Позже, следующим летом, Ритка приезжала к нам на дачу. Мы готовились с ней вместе к экзаменам, а мой папа – «дежурный по кухне» – угощал нас легким обедом: салатом из огурцов и огородной зелени и супчиком из испанских бульонных кубиков. Они тогда только еще появились в магазинах и казались этакой диковинкой.
Днем, когда учить спряжения немецких глаголов и перечитывать классиков становилось невмоготу – перед смертью не надышишься! – загорали, лежа на раскладушках. Ели ягоды ирги, называемой в этих местах каринкой.
Вокруг нас суетилась добродушная дородная спаниелиха Динка, норовя лизнуть в нос и украсть огурец с тарелки. Тепло. Пахнет землей и выполотыми сорняками… Красота!..
Потом я поступила в университет, а Ритка в политехнический.

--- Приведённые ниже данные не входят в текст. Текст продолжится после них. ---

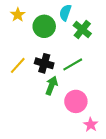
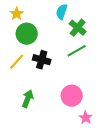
green circle: (44, 26) -> (27, 34), moved
green line: (73, 64) -> (77, 51), moved
green arrow: (52, 86) -> (28, 99), moved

– Маргоша, вот ты такая умница, красивая, добрая, душевная, тактичная. Лучше и не придумать! У меня за тебя, дорогая, душа болит, так хочется, чтобы ты нашла, наконец, своего человека и была счастлива!
– Знаешь, Олюшка, в книжке одной, не помню названия, женщина, в годах уже, немолодая, говорит своей юной симпатичной сотруднице: умная, мол, ты девка, но ду-ура!
Я и не поняла сразу, за что это она так ее «приласкала». А она и объясняет: «Вот ты всем вокруг хочешь показать, какая ты умная, сколько книг читаешь, что искусством увлекаешься, философией. Глупая! Да какому же мужику захочется с тобой соревноваться в уме, дотягиваться до твоего уровня?! Они ж боятся подойти к тебе, хотя все вроде у тебя на месте – и лицо, и фигура, и ножки. Им же не нужна ходячая энциклопедия! Им нужна обыкнове-е-нная женщина – чтобы умела борщи варить да пироги стряпать, детей здоровых чтобы нарожала, выслушать могла, чтобы считала мужа своего самым сильным и умным… А Шопенгауэра и Канта с Монтенем, коль охота будет, они и сами почитают, пока ты на кухне оборону держишь…»
Понимаешь? И у меня, как у той молоденькой сотрудницы, не хватает ума, чтобы казаться глупенькой. Хитрости недостает. Природной гибкости.